Egipto, después de la efervescencia
lunes 21 de febrero de 2011, 15:29h
En un editorial pasado sobre la reciente situación egipcia, citábamos al jurista alemán Carl Shmitt cuando definía el Estado moderno como uno “en el cual la sociedad ya no está integrada en el interior de un Estado existente (como la burguesía alemana del siglo XIX), sino uno en que la sociedad debe autointegrarse para constituirse en Estado”. Decíamos que subestimar esa capacidad de autointegración fue lo que puso en aprietos a Mubarak, y expresábamos el deseo de que el pueblo egipcio pudiera “constituirse”, eufónicamente, en nuevo y mejorado ensamblaje estatal.
La violación de Lara Logan, corresponsal de CBS, por parte de un grupo de manifestantes que celebraba la caída del régimen, y que viene a sumarse a otros ataques y escenas de violencia, nos arroja en la cara una realidad que quizás habíamos olvidado un poco, en vista de la simpatía que, en términos generales, nos suscitó el movimiento popular egipcio. Haber caído en la ya conocida idealización del “pueblo” como fuerza moral homogénea, plausible, que se levanta contra la injusticia nos hizo olvidar, momentáneamente, la naturaleza escabrosamente violenta y acéfala de la masa como fenómeno. El doloroso hecho está allí, apenas como una sugerencia, para recordarnos, precisamente, que la transformación de una cultura y la regularización cada vez más justa y racional de las tensiones -siempre libidinales, dirían los freudianos- del poder, responden a procesos realmente complejos, cabildeos siempre contradictorios, que van más allá de la explosión reivindicativa popular.
En ese sentido, podemos citar las expresiones de los emigrantes tunecinos llegados a Lampedusa, quienes aseguran que tras la “Revolución de los jazmines” la represión policial sigue intacta.

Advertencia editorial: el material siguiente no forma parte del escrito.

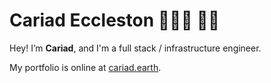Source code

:# Cariad Eccleston 👩🏼‍💻 🏳️‍🌈

Hey! I’m **Cariad**, and I'm a full stack / infrastructure engineer.

My portfolio is online at [cariad.earth](https://www.cariad.earth).
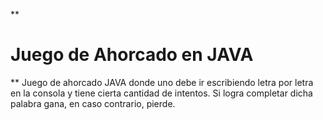 **

# Juego de Ahorcado en JAVA

**
Juego de ahorcado JAVA donde uno debe ir escribiendo letra por letra en la consola y tiene cierta cantidad de intentos. Si logra completar dicha palabra gana, en caso contrario, pierde.
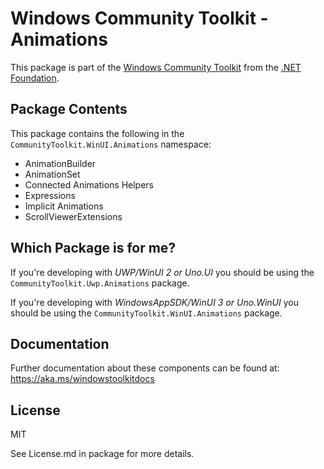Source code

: 
# Windows Community Toolkit - Animations

This package is part of the [Windows Community Toolkit](https://aka.ms/toolkit/windows) from the [.NET Foundation](https://dotnetfoundation.org).

## Package Contents

This package contains the following in the `CommunityToolkit.WinUI.Animations` namespace:

- AnimationBuilder
- AnimationSet
- Connected Animations Helpers
- Expressions
- Implicit Animations
- ScrollViewerExtensions

## Which Package is for me?

If you're developing with _UWP/WinUI 2 or Uno.UI_ you should be using the `CommunityToolkit.Uwp.Animations` package.

If you're developing with _WindowsAppSDK/WinUI 3 or Uno.WinUI_ you should be using the `CommunityToolkit.WinUI.Animations` package.

## Documentation

Further documentation about these components can be found at: https://aka.ms/windowstoolkitdocs

## License

MIT

See License.md in package for more details.
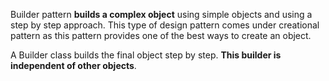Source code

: Builder pattern **builds a complex object** using simple objects and using a step by step approach.
This type of design pattern comes under creational pattern as this pattern provides one of the best ways to create an object.

A Builder class builds the final object step by step. **This builder is independent of other objects**.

Claro, es bastante ingenuo esperar que las cosas cambien de un día para otro, pero no olvidemos que varias han sido, históricamente, las veces en que un pueblo colonizado, tiranizado, reprimido o utilizado tiene de repente en sus manos, tras el remezón telúrico de la “liberación”, las riendas de su propio destino y lo hecha, sin embargo, todo a perder.
Hoy, como hemos expresado varias veces, Egipto se enfrenta a una encrucijada histórica, y la decisión que tome su gente en cuanto a cómo organizarse políticamente tendrá un impacto innegable en el siempre complicado panorama de Medio Oriente. Si la naturaleza heterogénea del levantamiento es reducida a una forma de administración política de perspectiva islamista -como en el Irán de 1979- se habrá perdido, entre otras cosas, una posibilidad de que todo el mundo árabe estreche diálogo con Israel, país con el que Egipto ha tenido relaciones respetuosas, pero que nunca titubea en radicalizarse frente a los árabes (solo fijémonos en el hecho de que tiene como canciller al ultraconservador y beligerante Avigdor Lieberman). Ese parece ser el riesgo, según varios analistas, de que medre hacia el poder egipcio la Hermandad Musulmana, un grupo más radical de lo que se advierte a simple vista...
Hay varios otros actores en juego que tampoco representan una garantía de un proceso amplio e inclusivo de “cambio” democrático, entre los que podemos mencionar al líder de las Fuerzas Armadas, Muhamed Husein Tantuai, un hombre anquilosado en una cultura política obsoleta en términos simbólicos, es decir, en relación con una posibilidad de lectura acertada de lo que está ocurriendo en la sociedad egipcia. Es de esa misma sociedad de donde debe brotar un liderazgo “de nueva esencia”, ya no para organizar la revuelta (donde fue fundamental el bloguero Wael Ghomin) sino la nueva concepción de Estado. Hace poco algunos periodistas alemanes recordaban cómo al caer el muro se generó un liderazgo venido no precisamente del “pretencioso escenario de la política” -para utilizar la expresión de Bolívar Echeverría- sino de, por ejemplo, la ciencia o, en general, la academia.
Esa puede ser la senda para los egipcios, pero hay que saber que, como pregonaban al mismo tiempo una canción de McCartney y una cumbia colombiana, el camino es largo y culebrero.